Perto do fim de A Caverna dos Sonhos Esquecidos, um antropologista explica os prováveis motivos que fizeram com que nossos antepassados de 30 mil anos escolhessem a pintura rupestre para se expressar, ao invés de algum tipo de comunicação escrita ou verbal. Ora, imagens são uma forma mais eficiente de se comunicar universalmente e passar adiante uma mensagem ou o sentimento, seja para povos de línguas e costumes espacialmente diferentes ou atemporalmente para seres humanos de outras eras.

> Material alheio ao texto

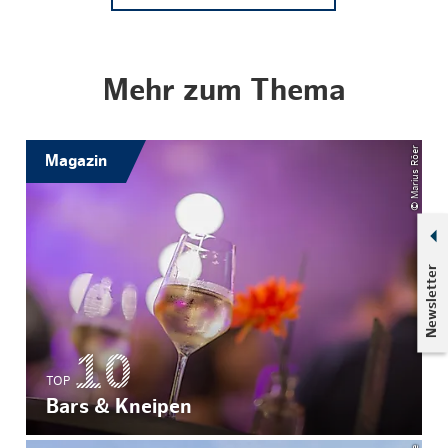
Mehr zum Thema
© Marius Röer
Magazin
Newsletter
TOP
Bars & Kneipen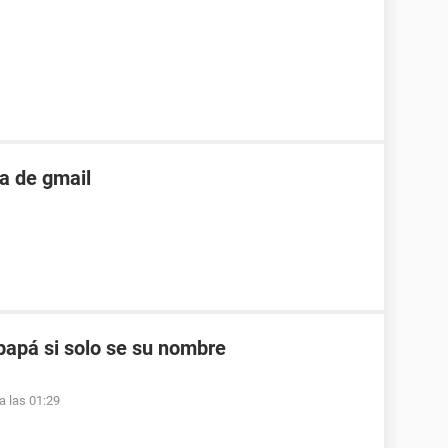
a de gmail
apá si solo se su nombre
a las 01:29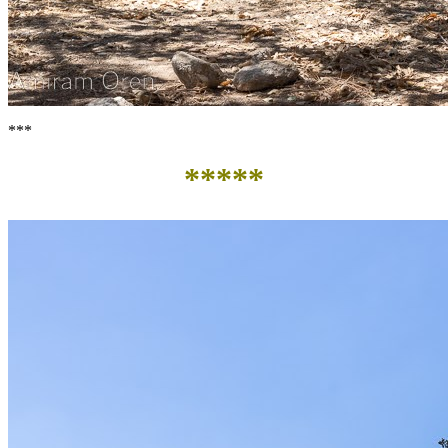
***
*****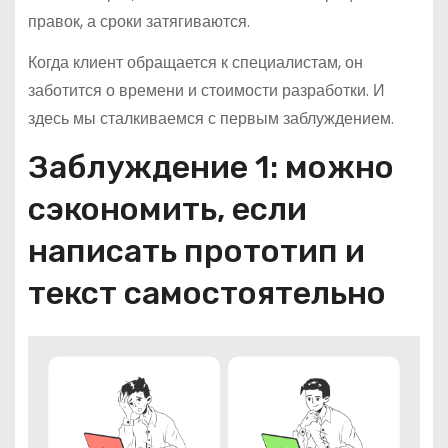
правок, а сроки затягиваются.
Когда клиент обращается к специалистам, он
заботится о времени и стоимости разработки. И
здесь мы сталкиваемся с первым заблуждением.
Заблуждение 1: можно
сэкономить, если
написать прототип и
текст самостоятельно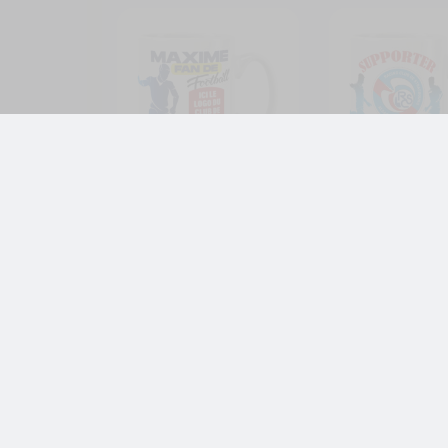
Mug foot logo au choix à
Mug Strasbourg 
personnaliser avec
Ligue 1 à personn
prénom et numéro
avec prénom et
11,99
€
11,99
€
,
,
Foot - Rugby
Mug
Foot - Rugby
Fo
foot logo au choix
Ligue 1
Je personnalise
Je person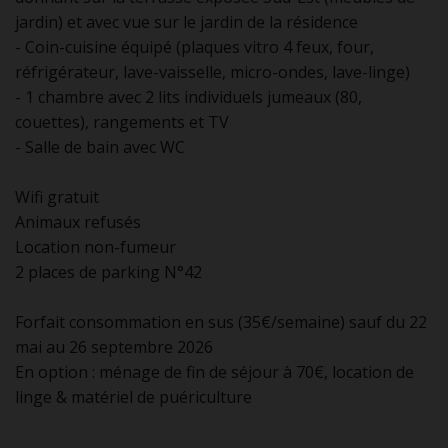
jardin) et avec vue sur le jardin de la résidence
- Coin-cuisine équipé (plaques vitro 4 feux, four,
réfrigérateur, lave-vaisselle, micro-ondes, lave-linge)
- 1 chambre avec 2 lits individuels jumeaux (80,
couettes), rangements et TV
- Salle de bain avec WC
Wifi gratuit
Animaux refusés
Location non-fumeur
2 places de parking N°42
Forfait consommation en sus (35€/semaine) sauf du 22
mai au 26 septembre 2026
En option : ménage de fin de séjour à 70€, location de
linge & matériel de puériculture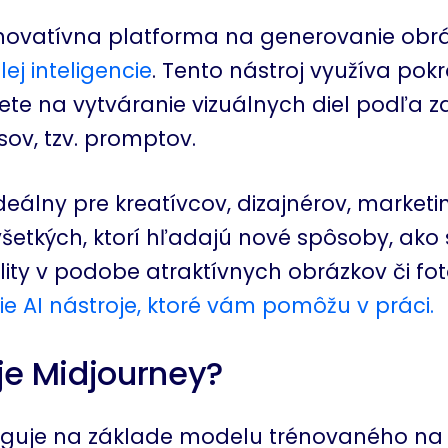
inovatívna platforma na generovanie obr
ej inteligencie
. Tento nástroj využíva pokr
ete na vytváranie vizuálnych diel podľa 
sov, tzv. promptov.
ideálny pre kreatívcov, dizajnérov, market
šetkých, ktorí hľadajú nové spôsoby, ako
lity v podobe atraktívnych obrázkov či foto
ie AI nástroje, ktoré vám pomôžu v práci.
je Midjourney?
nguje na základe modelu trénovaného n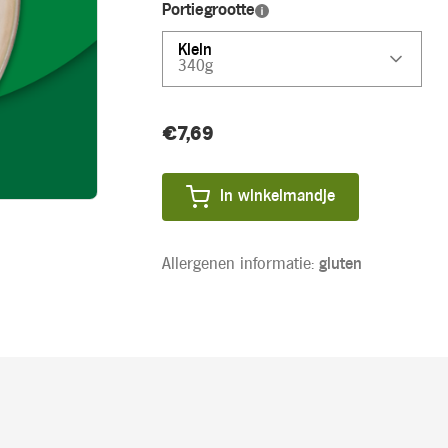
Portiegrootte
Klein
340g
Huidige
€7,69
Product
voorraad:
prijs:
In winkelmandje
Allergenen informatie:
gluten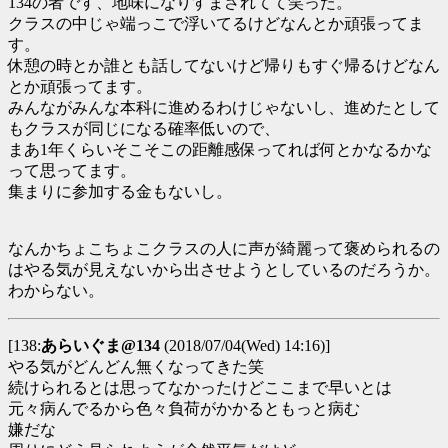
134の者です、地味になりすまされてて笑った。
クラスの中じゃ端っこで浮いてるけどなんとか頑張ってま
す。
休憩の時とか誰とも話してないけど帰りもすぐ帰るけどなん
とか頑張ってます。
みんながみんな本科に進めるわけじゃないし、進めたとして
もクラスが同じになる確率低いので、
まあ1年くらいそこそこの距離感保ってれば何とかなるかな
って思ってます。
集まりに参加する金もないし。
なんかちょこちょこクラスの人に声が綺麗って褒められるの
はやる気が見えないから出させようとしているのだろうか。
わからない。
[138:
あらいぐま@134
(2018/07/04(Wed) 14:16)]
やる気がどんどん無くなってきた笑
続けられるとは思ってなかったけどここまで早いとは
元々病んでるから色々負荷がかかるともっと病む
嫌だな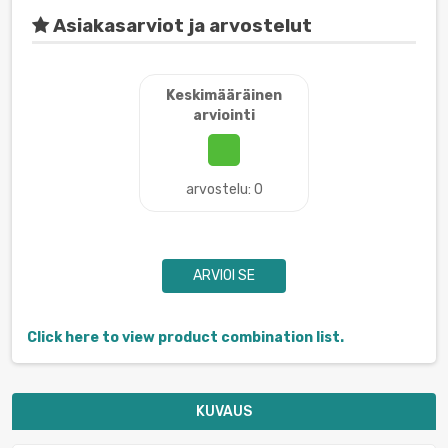
Asiakasarviot ja arvostelut
Keskimääräinen
arviointi
arvostelu: 0
ARVIOI SE
Click here to view product combination list.
KUVAUS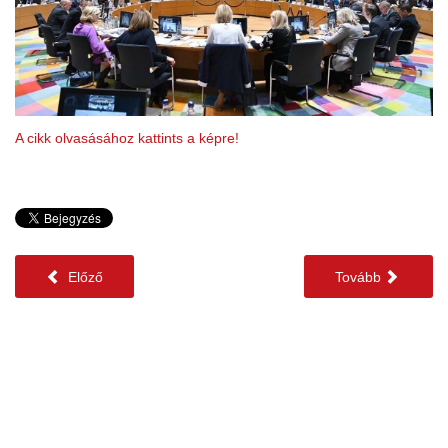
A cikk olvasásához kattints a képre!
Előző
Tovább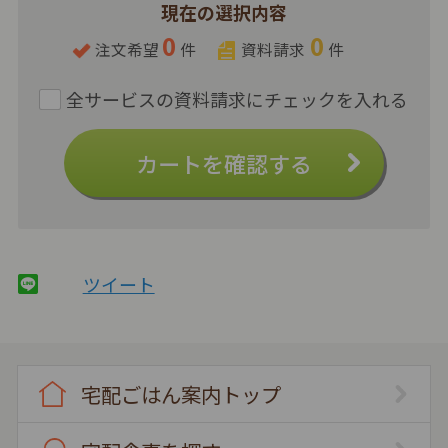
現在の選択内容
0
0
注文希望
件
資料請求
件
カートを確認する
ツイート
宅配ごはん案内トップ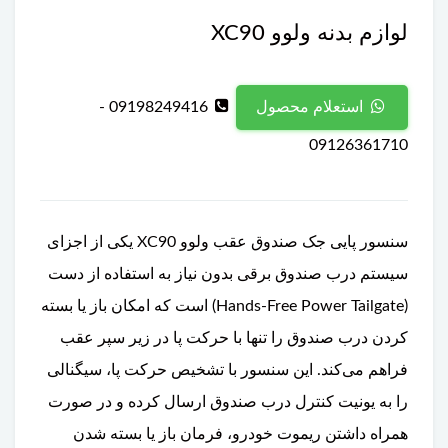
لوازم بدنه ولوو XC90
09198249416 -
استعلام محصول
09126361710
سنسور پایی جک صندوق عقب ولوو XC90 یکی از اجزای
سیستم درب صندوق برقی بدون نیاز به استفاده از دست
(Hands-Free Power Tailgate) است که امکان باز یا بسته
کردن درب صندوق را تنها با حرکت پا در زیر سپر عقب
فراهم می‌کند. این سنسور با تشخیص حرکت پا، سیگنالی
را به یونیت کنترل درب صندوق ارسال کرده و در صورت
همراه داشتن ریموت خودرو، فرمان باز یا بسته شدن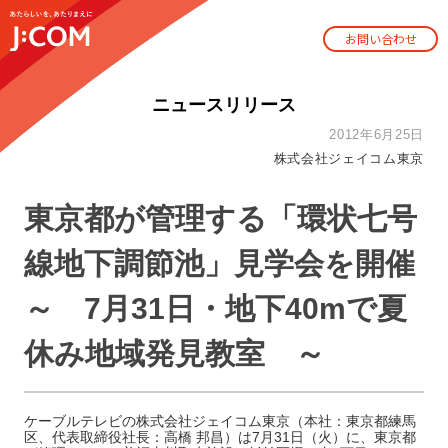
お問い合わせ
ニュースリリース
2012年6月25日
株式会社ジェイコム東京
東京都が管理する「環状七号
線地下調節池」見学会を開催
～ 7月31日・地下40mで夏
休み地域発見教室 ～
ケーブルテレビの株式会社ジェイコム東京（本社：東京都練馬
区、代表取締役社長：高橋 邦昌）は7月31日（火）に、東京都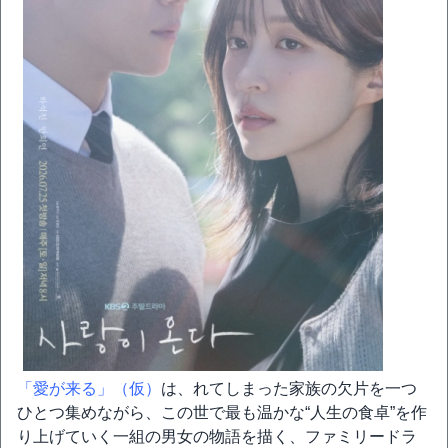
「愛が来る」（仮）
は、れてしまった家族の欠片を一つ
ひとつ集めながら、この世で最も温かな“人生の食卓”を作
り上げていく一組の男女の物語を描く、ファミリードラ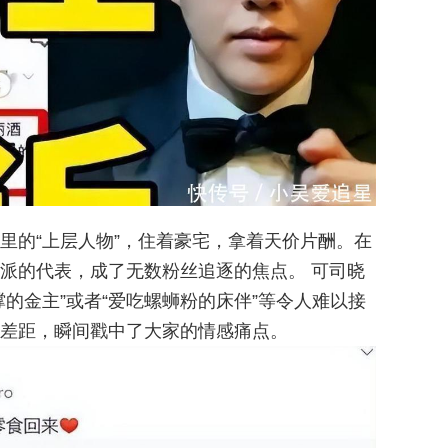
里的“上层人物”，住着豪宅，拿着天价片酬。在
派的代表，成了无数粉丝追逐的焦点。 可司晓
的金主”或者“爱吃螺蛳粉的床伴”等令人难以接
差距，瞬间戳中了大家的情感痛点。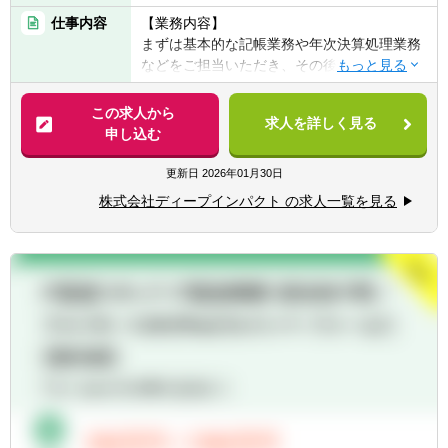
■大小様々な規模の企業や個人事業主もクラ
■事業会社での経理経験 3年以上
■裁量が大きく、経験が浅くても、様々な業
仕事内容
【業務内容】
イアントとなるため、幅広い経験ができま
務に挑戦できるので、成長スピードは速いで
まずは基本的な記帳業務や年次決算処理業務
す。
※業界未経験でも経理経験があればOK！
す。
などをご担当いただき、その後、コンサルテ
■『税務・会計のプロ』として、一般的な税
※上記の経験があり、税理士や公認会計士の
ィング業務にも徐々に関わっていただきま
務・会計業務以外にもM&Aや組織再編、事業
資格をめざしたい方大歓迎！
す。
この求人から
再生、IPO支援等でも多数の実績を残してお
求人を詳しく見る
ご自身のご希望や会社の状況でご担当いただ
申し込む
り、豊富なラインナップでクライアントの課
く業務内容は決定しますが、会計・税務問わ
題解決を提案しております。
【歓迎経験・スキル】
ず幅広く業務を経験することができます。
更新日
2026年01月30日
■業界や業務に特化していないからこそ、
■税理士・公認会計士の資格を取得し、これ
様々な業務を経験することで自身のスキルの
からより実務を積みたい方
株式会社ディープインパクト の求人一覧を見る
【ご入社後からの担当業務とキャリアイメー
成長を実感できます。
■情報感度の高い方
ジ】
■お客様との距離も近いため、直接反応をう
■IPOコンサルや成長企業支援に関心のある方
≪1、2年目≫
かがうことができ、やりがいを感じることが
■クライアントとの直接のやり取りを通して
■記帳代行業務（月次記帳から年次決算処
できます。
クライアントの『顔』が見える仕事がしたい
理）
■裁量が大きく、経験が浅くても、様々な業
方
■税理士補助業務（税務申告書作成補助、そ
務に挑戦できるので、成長スピードは速いで
の他申請届け出書作成補助等）
す。
【求める人物像】
■経理支援業務（会計処理相談対応、帳簿レ
■チーム制のため、周りと相談しながら進め
■報告・連絡・相談のコミュニケーションを
ビュー等）
られます。
しっかり取り、チームワークを大切にする方
■公認会計士補助業務（上場会社決算支援
■先輩社員のサポートが充実しており、安心
■責任をもってやり抜く力のある方。
等）
して仕事を進めることができます。
■自ら計画を立て、実行できる力のある方
など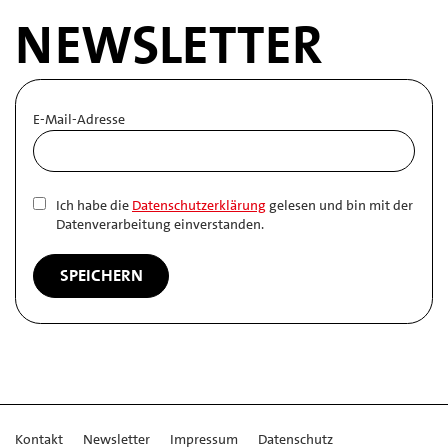
NEWSLETTER
E-Mail-Adresse
Ich habe die
Datenschutzerklärung
gelesen und bin mit der
Datenverarbeitung einverstanden.
Kontakt
Newsletter
Impressum
Datenschutz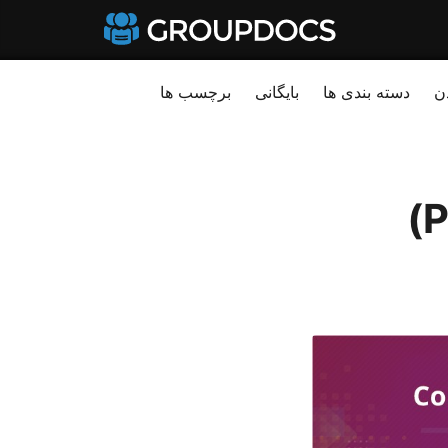
ن
دسته بندی ها
بایگانی
برچسب ها
تبدیل PNG به پاورپوینت (PPT/PPTX)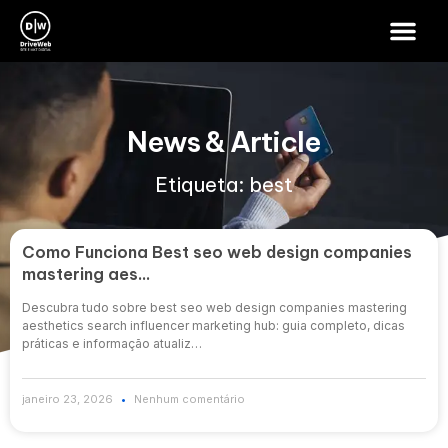
News & Article
Etiqueta: best
Como Funciona Best seo web design companies
mastering aes…
Descubra tudo sobre best seo web design companies mastering
aesthetics search influencer marketing hub: guia completo, dicas
práticas e informação atualiz…
janeiro 23, 2026
Nenhum comentário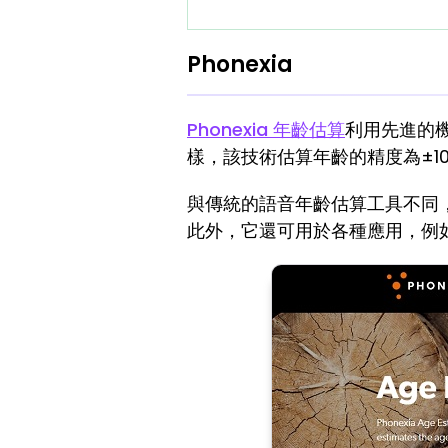
Phonexia
Phonexia 年齡估算
利用先進的
樣，該技術估算年齡的精度為±1
與傳統的語音年齡估算工具不同，
此外，它還可用於各種應用，例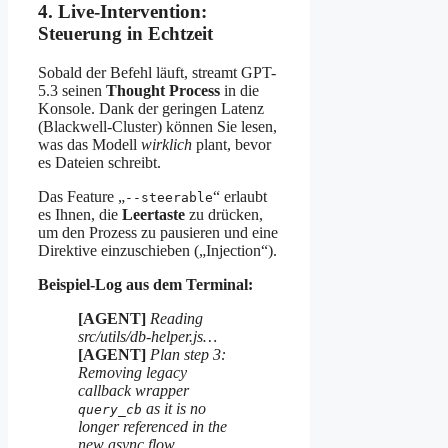
4. Live-Intervention:
Steuerung in Echtzeit
Sobald der Befehl läuft, streamt GPT-
5.3 seinen
Thought Process
in die
Konsole. Dank der geringen Latenz
(Blackwell-Cluster) können Sie lesen,
was das Modell
wirklich
plant, bevor
es Dateien schreibt.
Das Feature „
“ erlaubt
--steerable
es Ihnen, die
Leertaste
zu drücken,
um den Prozess zu pausieren und eine
Direktive einzuschieben („Injection“).
Beispiel-Log aus dem Terminal:
[AGENT]
Reading
src/utils/db-helper.js…
[AGENT]
Plan step 3:
Removing legacy
callback wrapper
as it is no
query_cb
longer referenced in the
new async flow.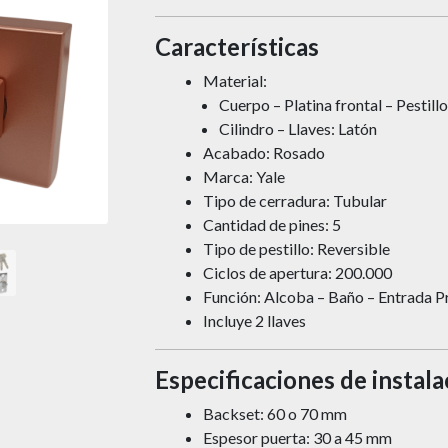
Características
Material:
Cuerpo – Platina frontal – Pestil
Cilindro – Llaves: Latón
Acabado: Rosado
Marca: Yale
Tipo de cerradura: Tubular
Cantidad de pines: 5
Tipo de pestillo: Reversible
Ciclos de apertura: 200.000
Función: Alcoba – Baño – Entrada Pr
Incluye 2 llaves
Especificaciones de instala
Backset: 60 o 70 mm
Espesor puerta: 30 a 45 mm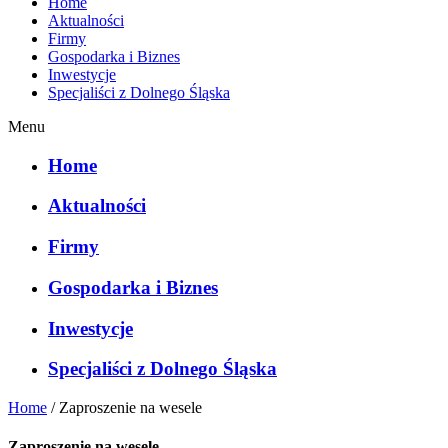
Home
Aktualności
Firmy
Gospodarka i Biznes
Inwestycje
Specjaliści z Dolnego Śląska
Menu
Home
Aktualności
Firmy
Gospodarka i Biznes
Inwestycje
Specjaliści z Dolnego Śląska
Home
/
Zaproszenie na wesele
Zaproszenie na wesele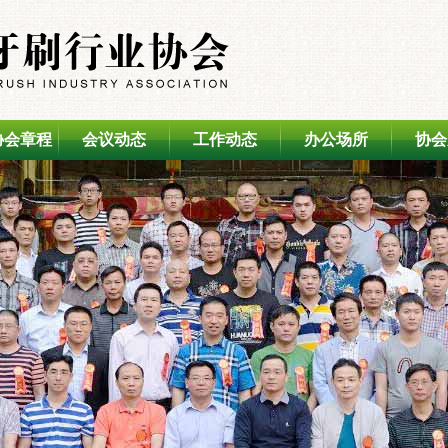
协会章程
会议动态
工作动态
办公场所
协会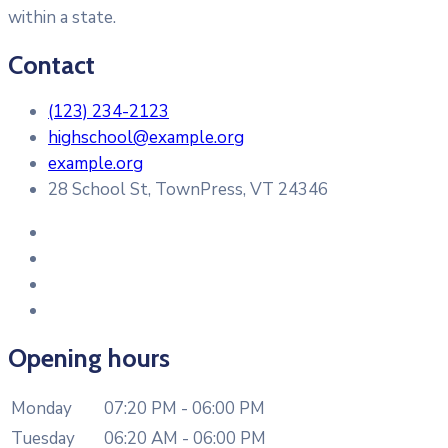
within a state.
Contact
(123) 234-2123
highschool@example.org
example.org
28 School St, TownPress, VT 24346
Opening hours
Monday
07:20 PM - 06:00 PM
Tuesday
06:20 AM - 06:00 PM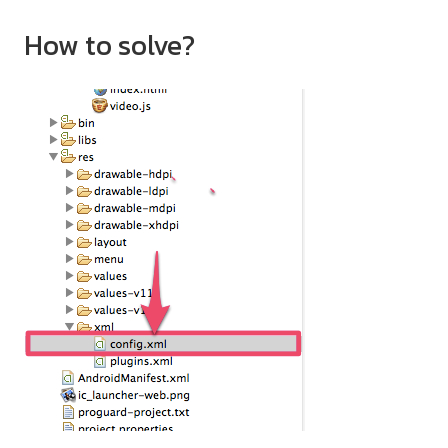
How to solve?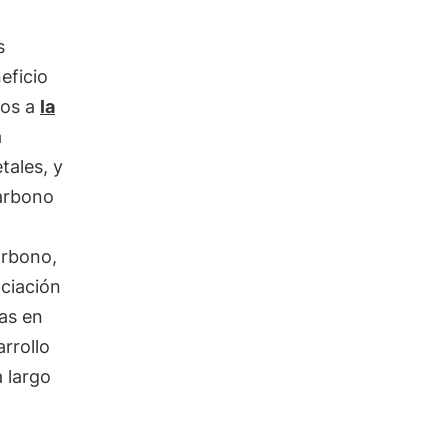
s
eficio
dos a
la
a
tales, y
carbono
arbono,
nciación
jas en
rrollo
a largo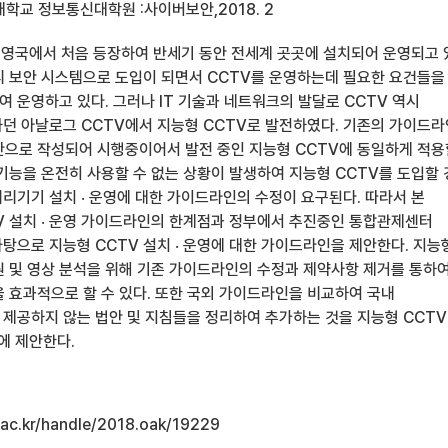
학교 정보통신대학원 :사이버보안,2018. 2
에 영국에서 처음 등장하여 반세기 동안 전세계 곳곳에 설치되어 운영되고 
리 보안 시스템으로 도입이 되면서 CCTV를 운영하는데 필요한 요건들을
 운영하고 있다. 그러나 IT 기술과 네트워크의 발달로 CCTV 역시
던 아날로그 CCTV에서 지능형 CCTV로 발전하였다. 기존의 가이드
반으로 작성되어 시행중이어서 발전 중인 지능형 CCTV에 동일하게 적용
 기능을 온전히 사용할 수 없는 상황이 발생하여 지능형 CCTV를 도입할
리기기 설치 ‧ 운영에 대한 가이드라인의 수정이 요구된다. 따라서 본
V 설치 ‧ 운영 가이드라인의 한계점과 정부에서 추진중인 통합관제센터
탕으로 지능형 CCTV 설치 ‧ 운영에 대한 가이드라인을 제안한다. 지능
원 및 영상 분석을 위해 기존 가이드라인의 수정과 제약사항 제거를 통하
을 효과적으로 할 수 있다. 또한 국외 가이드라인을 비교하여 국내
제공하지 않는 법안 및 지침들을 정리하여 추가하는 것을 지능형 CCTV
에 제안한다.
u.ac.kr/handle/2018.oak/19229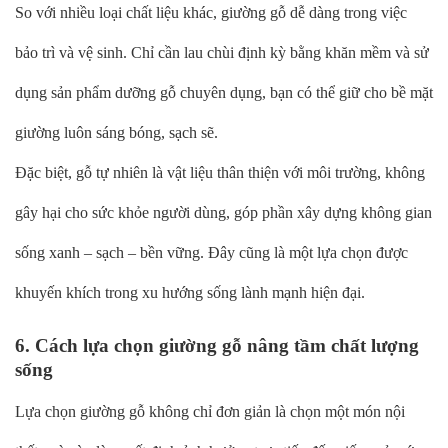
So với nhiều loại chất liệu khác, giường gỗ dễ dàng trong việc
bảo trì và vệ sinh. Chỉ cần lau chùi định kỳ bằng khăn mềm và sử
dụng sản phẩm dưỡng gỗ chuyên dụng, bạn có thể giữ cho bề mặt
giường luôn sáng bóng, sạch sẽ.
Đặc biệt, gỗ tự nhiên là vật liệu thân thiện với môi trường, không
gây hại cho sức khỏe người dùng, góp phần xây dựng không gian
sống xanh – sạch – bền vững. Đây cũng là một lựa chọn được
khuyến khích trong xu hướng sống lành mạnh hiện đại.
6. Cách lựa chọn giường gỗ nâng tầm chất lượng
sống
Lựa chọn giường gỗ không chỉ đơn giản là chọn một món nội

O que é o Cinema — apesar da incorporação do elemento falado — senão uma extensão de um processo artístico imagético que começou no período paleolítico? Aliás, o que uma ida a uma sessão de Cinema senão uma entrada metafórica em caverna escura rumo ao desconhecido, deparando-se com sonhos esquecidos de outras pessoas que se revelam como imagens misteriosas de outros tempos e culturas?
Qualquer meio artístico, seja a pintura rupestre ou o Cinema, só existem dentro de um contexto comunicativo a partir da dialética artista-espectador. Trata-se da continuação do pensamento do filósofo George Barkeley, que diz que “os objetos do sentido que só existem quando são percebidos”. Neste sentido, a existência do filme funciona como um prolongamento daquilo que ele mesmo estuda. Enquanto a existência concreta das pinturas rupestres preservou o passado e possibilitou uma comunicação com o presente dentro de um intervalo de 30 mil anos, A Caverna dos Sonhos Esquecidos é uma forma de imortalizar esses desenhos adiante e fazer com que eles sejam sentidos, através das imagens do Cinema, já que apenas um número privilegiadíssimo de pessoas possui acesso a eles pessoalmente.
Ao mesmo tempo, se somos otimistas quanto ao futuro da humanidade e do Cinema, o próprio filme pode servir para que gerações daqui a centenas de anos estudem como os homens dos anos 2010 estudaram essas pinturas. Portanto, A Caverna dos Sonhos Esquecidos não possui como objeto de análise apenas a caverna de Chauvet com suas pinturas rupestres, mas também os arqueólogos e outros estudiosos da contemporaneidade que estudam e interpretam essas expressões artísticas no presente. Por se tratar de uma obra que quebra uma barreira temporal de 30 mil anos ao realizar uma conexão espiritual entre o passado e o presente, o filme existe como um bug que gera uma sobreposição de dois tempos diferentes na mesma imagem.
Em um diálogo com um dos arqueólogos, Herzog e ele chegam à conclusão de que não é possível saber a história exata por trás daquelas pinturas, vestígios e ossos deixados ali. Através das imagens capturadas e dos depoimentos colhidos, no máximo se pode chegar a uma tentativa incompleta de compreender o que se vê, mas jamais resgatar com precisão o passado. Neste sentido, duas cenas chamam a atenção: aquela em que um homem toca uma flauta paleolítica, emulando como os antepassados provavelmente faziam, mas tocando o hino dos Estados Unidos, e a outra em que um homem arremessa uma lança em direção ao vazio do presente, simulando como se estivesse jogando em um animal. O que se vê é uma tentativa claramente anacrônica de promover um encontro estranhíssimo entre dois tempos diferentes. De mesmo modo, ainda que não tenha sido possível assistir ao filme em 3D, é possível identificar que naquela sequência em que se adentra na reconstrução digital da caverna há a mesma intenção de produzir este efeito anacrônico produzido anteriormente: ver o passado a partir de imagens imaginárias do presente. Igualmente, uma possível noção de profundidade gerada pela técnica moderna nas pinturas na parede também funcionaria nessa lógica ao conferir “textura” ao passado a partir das imagens no presente, promovendo o encontro entre a técnica moderna do Cinema e a pintura rupestre — aliás, vale pontuar a ironia do paralelismo irônico que é a minha especulação sobre o uso do 3D no filme assim como os arqueólogos especulam sobre o passado daquelas obras de arte.
Logo, a grande ideia da mise-en-scène de Herzog parece ser jogar com este vácuo gerado pela incomunicabilidade entre passado e presente. Ou seja, em cada plano capturado no presente existe um certa fantasmagoria do passado, mas que ao mesmo tempo não nos deixa esquecer que estamos em um presente. Estamos vendo pinturas de 30 mil anos atrás, mas através de um filme, uma técnica moderna. Estamos vendo vestígios do passado, mas sempre a partir de uma interpretação de homens do presente. Então, A Caverna dos Sonhos Perdidos existe muito mais em um espaço espiritual do que físico e esta talvez seja a grande façanha herzogiana: filmar o visível para especular sobre o invisível, permitindo com que se sonhe com o passado enquanto se está acordado no presente. O Cinema, de maneira geral, também é sobre isso: sonhar acordado.